Acuerdo arancelario UE‑EE.UU.: negociaciones sin avances
Los negociadores de la Unión Europea y la delegación estadounidense concluyeron, el jueves, una sesión de seis horas en Bruselas sin lograr ningún acuerdo. La falta de consenso quedó reflejada en la ausencia de un texto definitivo que pudiera ser remitido al Parlamento Europeo para su votación. La reunión, que involucró a representantes de la Comisión, los Estados miembros y eurodiputados, terminó sin la firma de los compromisos esperados.
"La UE necesita tiempo para evaluar las propuestas y garantizar la seguridad de sus intereses", declaró el portavoz del Consejo europeo. Mientras tanto, el presidente Donald Trump reiteró su disposición a reinstaurar el arancel del 25 % sobre automóviles y camiones ligeros procedentes del continente.
El embajador estadounidense en la UE, Andrew Puzder, comunicó que Washington mantendrá la presión hasta que la UE acepte las condiciones planteadas en el acuerdo preliminar.
Detalles de la ruptura y exigencias europeas
Los eurodiputados exigieron la incorporación de una serie de enmiendas que incluyan salvaguardas frente a posibles amenazas a la integridad territorial europea, como la especulación sobre una anexión de Groenlandia. Entre las propuestas destaca una cláusula de revisión que permitiría anular el pacto si EE.UU. adoptara medidas que pongan en riesgo la soberanía de los estados miembros.
El Parlamento también solicitó la inclusión de un mecanismo de salvaguardia que obligue a Washington a notificar cualquier cambio de política que pueda afectar a los sectores industriales europeos. Estas demandas buscan evitar que futuras decisiones unilaterales de EE.UU. repercutan negativamente en la economía del bloque.
Los negociadores de la Comisión admitieron que aún no han consensuado el texto de estas salvaguardas, lo que impide su envío al Parlamento para su aprobación definitiva.
Según fuentes diplomáticas cipriotas, la presidencia rotatoria del Consejo, que ostenta Chipre este semestre, ha solicitado una prórroga para afinar los detalles y garantizar la coherencia del acuerdo con la normativa comunitaria.

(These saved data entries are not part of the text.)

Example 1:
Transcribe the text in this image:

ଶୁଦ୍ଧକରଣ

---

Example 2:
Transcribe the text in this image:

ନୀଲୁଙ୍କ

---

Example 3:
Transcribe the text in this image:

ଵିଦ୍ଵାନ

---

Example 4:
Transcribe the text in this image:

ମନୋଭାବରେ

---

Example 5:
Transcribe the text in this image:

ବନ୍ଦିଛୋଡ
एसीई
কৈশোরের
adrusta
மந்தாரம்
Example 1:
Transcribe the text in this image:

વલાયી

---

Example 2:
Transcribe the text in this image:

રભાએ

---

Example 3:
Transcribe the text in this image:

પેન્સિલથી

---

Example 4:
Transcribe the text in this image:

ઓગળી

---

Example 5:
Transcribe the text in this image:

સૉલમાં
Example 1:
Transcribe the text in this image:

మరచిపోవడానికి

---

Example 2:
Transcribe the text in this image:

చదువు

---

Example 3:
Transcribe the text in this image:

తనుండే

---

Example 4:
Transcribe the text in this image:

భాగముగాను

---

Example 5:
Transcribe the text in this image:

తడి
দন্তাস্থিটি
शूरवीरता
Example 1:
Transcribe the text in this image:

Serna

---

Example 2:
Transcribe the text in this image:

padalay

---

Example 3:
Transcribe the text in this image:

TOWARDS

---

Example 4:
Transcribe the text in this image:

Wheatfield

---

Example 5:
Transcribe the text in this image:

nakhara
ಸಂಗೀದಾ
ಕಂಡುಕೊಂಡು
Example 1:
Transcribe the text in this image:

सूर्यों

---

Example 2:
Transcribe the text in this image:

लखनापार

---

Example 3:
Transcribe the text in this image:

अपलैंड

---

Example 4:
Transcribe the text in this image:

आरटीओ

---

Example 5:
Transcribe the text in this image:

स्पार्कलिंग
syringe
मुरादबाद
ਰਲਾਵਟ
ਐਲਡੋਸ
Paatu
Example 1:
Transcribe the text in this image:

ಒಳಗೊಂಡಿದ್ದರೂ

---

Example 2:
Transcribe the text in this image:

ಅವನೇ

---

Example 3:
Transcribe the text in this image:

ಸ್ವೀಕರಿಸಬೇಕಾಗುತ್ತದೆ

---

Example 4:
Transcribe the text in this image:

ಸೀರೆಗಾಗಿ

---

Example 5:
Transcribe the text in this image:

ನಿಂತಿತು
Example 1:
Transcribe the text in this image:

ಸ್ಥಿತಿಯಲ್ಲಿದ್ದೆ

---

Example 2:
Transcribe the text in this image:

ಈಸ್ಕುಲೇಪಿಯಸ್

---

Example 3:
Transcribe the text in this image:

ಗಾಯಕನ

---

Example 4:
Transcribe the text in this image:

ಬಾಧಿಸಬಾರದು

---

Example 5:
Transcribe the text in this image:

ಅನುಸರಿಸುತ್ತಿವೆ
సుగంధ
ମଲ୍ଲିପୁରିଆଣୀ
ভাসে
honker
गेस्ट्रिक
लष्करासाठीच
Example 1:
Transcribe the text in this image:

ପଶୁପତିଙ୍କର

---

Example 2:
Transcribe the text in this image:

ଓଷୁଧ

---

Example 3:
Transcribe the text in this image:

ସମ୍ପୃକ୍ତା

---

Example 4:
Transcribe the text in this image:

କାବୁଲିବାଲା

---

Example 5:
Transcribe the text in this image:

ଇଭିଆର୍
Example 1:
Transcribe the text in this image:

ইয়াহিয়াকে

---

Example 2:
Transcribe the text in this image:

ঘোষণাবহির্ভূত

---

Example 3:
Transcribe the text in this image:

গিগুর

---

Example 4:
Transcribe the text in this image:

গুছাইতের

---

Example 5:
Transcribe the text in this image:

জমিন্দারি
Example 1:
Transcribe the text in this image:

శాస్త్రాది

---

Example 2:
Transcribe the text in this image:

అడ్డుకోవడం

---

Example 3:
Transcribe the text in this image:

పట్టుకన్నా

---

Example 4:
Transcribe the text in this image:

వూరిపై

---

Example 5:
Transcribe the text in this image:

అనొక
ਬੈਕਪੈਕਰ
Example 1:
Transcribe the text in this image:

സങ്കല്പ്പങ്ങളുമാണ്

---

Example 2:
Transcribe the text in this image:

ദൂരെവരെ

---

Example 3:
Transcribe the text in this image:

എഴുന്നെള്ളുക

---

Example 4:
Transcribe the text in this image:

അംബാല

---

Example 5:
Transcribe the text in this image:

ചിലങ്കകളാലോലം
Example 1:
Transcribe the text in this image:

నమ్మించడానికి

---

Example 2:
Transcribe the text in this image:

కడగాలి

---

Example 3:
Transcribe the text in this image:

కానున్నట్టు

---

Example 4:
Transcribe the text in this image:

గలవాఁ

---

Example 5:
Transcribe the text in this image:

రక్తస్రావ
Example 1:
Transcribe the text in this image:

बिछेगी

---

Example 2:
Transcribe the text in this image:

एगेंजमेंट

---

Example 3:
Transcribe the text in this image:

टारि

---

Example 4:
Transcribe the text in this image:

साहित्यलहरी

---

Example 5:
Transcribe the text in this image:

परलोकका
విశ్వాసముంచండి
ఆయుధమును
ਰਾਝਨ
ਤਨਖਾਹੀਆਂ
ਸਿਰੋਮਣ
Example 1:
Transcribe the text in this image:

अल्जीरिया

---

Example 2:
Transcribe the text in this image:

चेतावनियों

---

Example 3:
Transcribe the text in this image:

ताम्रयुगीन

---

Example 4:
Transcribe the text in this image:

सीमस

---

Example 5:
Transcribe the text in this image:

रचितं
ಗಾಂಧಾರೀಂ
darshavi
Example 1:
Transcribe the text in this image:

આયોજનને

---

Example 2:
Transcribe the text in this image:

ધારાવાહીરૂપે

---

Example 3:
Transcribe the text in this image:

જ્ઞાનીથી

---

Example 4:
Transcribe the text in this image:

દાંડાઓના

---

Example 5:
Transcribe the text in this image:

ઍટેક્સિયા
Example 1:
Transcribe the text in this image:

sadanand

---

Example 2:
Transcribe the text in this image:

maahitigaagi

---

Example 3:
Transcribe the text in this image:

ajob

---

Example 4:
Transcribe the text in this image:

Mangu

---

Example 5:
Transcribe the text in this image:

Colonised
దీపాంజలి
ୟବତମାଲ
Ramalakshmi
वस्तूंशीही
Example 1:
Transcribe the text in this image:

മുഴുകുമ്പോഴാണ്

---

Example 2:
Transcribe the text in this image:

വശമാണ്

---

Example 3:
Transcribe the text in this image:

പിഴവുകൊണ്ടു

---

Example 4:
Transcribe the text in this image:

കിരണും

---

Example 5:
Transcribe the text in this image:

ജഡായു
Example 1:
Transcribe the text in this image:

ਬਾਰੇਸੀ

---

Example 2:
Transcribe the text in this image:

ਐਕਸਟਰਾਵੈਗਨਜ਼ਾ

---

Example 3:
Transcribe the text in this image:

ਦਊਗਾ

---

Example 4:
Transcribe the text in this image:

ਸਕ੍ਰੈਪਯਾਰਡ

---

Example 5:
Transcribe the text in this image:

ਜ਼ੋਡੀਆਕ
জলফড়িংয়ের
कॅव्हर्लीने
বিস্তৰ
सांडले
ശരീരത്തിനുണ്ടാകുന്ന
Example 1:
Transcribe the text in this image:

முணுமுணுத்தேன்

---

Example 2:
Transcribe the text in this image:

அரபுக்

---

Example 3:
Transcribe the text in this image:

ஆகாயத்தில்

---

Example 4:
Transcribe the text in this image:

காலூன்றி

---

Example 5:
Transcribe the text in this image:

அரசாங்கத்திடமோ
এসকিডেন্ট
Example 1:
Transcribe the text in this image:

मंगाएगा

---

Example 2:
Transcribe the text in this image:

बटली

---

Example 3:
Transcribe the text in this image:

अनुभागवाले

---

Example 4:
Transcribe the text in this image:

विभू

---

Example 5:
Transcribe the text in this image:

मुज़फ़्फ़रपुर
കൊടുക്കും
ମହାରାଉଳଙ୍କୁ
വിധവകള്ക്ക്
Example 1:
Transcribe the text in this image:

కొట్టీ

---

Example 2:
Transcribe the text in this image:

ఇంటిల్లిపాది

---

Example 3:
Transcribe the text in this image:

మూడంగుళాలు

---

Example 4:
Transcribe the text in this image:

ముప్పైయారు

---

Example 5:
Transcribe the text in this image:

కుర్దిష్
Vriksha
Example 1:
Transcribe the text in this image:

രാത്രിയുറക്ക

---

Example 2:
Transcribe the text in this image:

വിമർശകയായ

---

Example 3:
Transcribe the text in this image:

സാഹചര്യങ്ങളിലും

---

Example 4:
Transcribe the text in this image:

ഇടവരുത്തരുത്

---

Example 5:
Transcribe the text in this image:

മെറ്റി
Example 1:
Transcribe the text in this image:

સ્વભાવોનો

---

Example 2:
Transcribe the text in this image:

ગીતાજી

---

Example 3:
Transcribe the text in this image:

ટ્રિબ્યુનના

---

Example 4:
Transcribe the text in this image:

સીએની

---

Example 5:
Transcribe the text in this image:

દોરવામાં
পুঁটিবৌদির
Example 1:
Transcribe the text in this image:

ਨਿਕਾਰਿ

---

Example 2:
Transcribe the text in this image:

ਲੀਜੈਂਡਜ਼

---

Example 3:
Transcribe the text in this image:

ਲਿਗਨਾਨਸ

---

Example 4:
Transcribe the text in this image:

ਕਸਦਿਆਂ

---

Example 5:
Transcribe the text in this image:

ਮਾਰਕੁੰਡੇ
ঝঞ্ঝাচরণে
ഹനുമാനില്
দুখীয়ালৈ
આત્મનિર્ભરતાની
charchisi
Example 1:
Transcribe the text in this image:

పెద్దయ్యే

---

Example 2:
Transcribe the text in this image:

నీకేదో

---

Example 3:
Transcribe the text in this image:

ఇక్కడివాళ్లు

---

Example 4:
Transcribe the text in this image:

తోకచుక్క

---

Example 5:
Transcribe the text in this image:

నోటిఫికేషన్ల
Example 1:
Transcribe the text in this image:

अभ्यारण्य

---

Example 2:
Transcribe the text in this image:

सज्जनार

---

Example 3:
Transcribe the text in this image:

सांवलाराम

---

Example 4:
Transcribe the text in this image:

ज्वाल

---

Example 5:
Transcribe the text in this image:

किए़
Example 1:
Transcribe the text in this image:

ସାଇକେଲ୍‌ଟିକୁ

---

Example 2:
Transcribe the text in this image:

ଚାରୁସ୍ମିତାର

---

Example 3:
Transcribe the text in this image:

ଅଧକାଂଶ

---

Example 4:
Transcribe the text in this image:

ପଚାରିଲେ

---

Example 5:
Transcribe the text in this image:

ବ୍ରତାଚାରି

Contexto geopolítico del pacto de Turnberry
El acuerdo, conocido como pacto de Turnberry, se gestó el verano pasado en el club de golf del mismo nombre, en Escocia, entre la presidenta de la Comisión Europea, Ursula von der Leyen, y el jefe de la Casa Blanca. El texto preveía la eliminación de los aranceles europeos sobre productos industriales estadounidenses y un límite máximo del 15 % para los gravámenes estadounidenses sobre la mayoría de los productos europeos.
El Parlamento Europeo bloqueó la ratificación del pacto alegando la volatilidad de la política estadounidense y la incertidumbre generada por las declaraciones de Trump sobre una posible anexión de Groenlandia, territorio autónomo de Dinamarca. Los legisladores consideraron que el acuerdo carecía de mecanismos suficientes para proteger los intereses estratégicos de la UE.
Además, la reciente decisión del Tribunal Supremo de EE.UU. que declaró ilegales ciertos aranceles previos añadió una capa de complejidad legal al proceso de negociación, obligando a ambas partes a replantear sus estrategias.
A pesar de estos obstáculos, el pacto sigue siendo una pieza clave para equilibrar la balanza comercial entre los dos bloques, especialmente en sectores como la automoción, la aeronáutica y la tecnología avanzada.
Posibles escenarios y próximas negociaciones
Si EE.UU. decide reactivar el arancel del 25 %, los fabricantes europeos podrían enfrentar una pérdida de competitividad que se traduciría en cientos de miles de empleos en riesgo. La amenaza ha sido utilizada por la administración Trump como palanca para presionar a la UE a aceptar condiciones más favorables para los intereses estadounidenses.
La presidencia cipriota del Consejo coordinará una nueva ronda de debates, prevista para el 19 de mayo en Estrasburgo. En esa sesión se espera que se presenten las enmiendas solicitadas por el Parlamento y se busque un consenso que evite una escalada comercial.
Los analistas advierten que la falta de acuerdo podría desencadenar una serie de medidas recíprocas, afectando no solo al sector automovilístico, sino también a la cadena de suministro de componentes críticos para la industria europea.
En última instancia, la capacidad de la UE para articular una respuesta unificada y eficaz determinará si el bloque logra preservar su autonomía estratégica sin sacrificar los beneficios de un mercado transatlántico más abierto.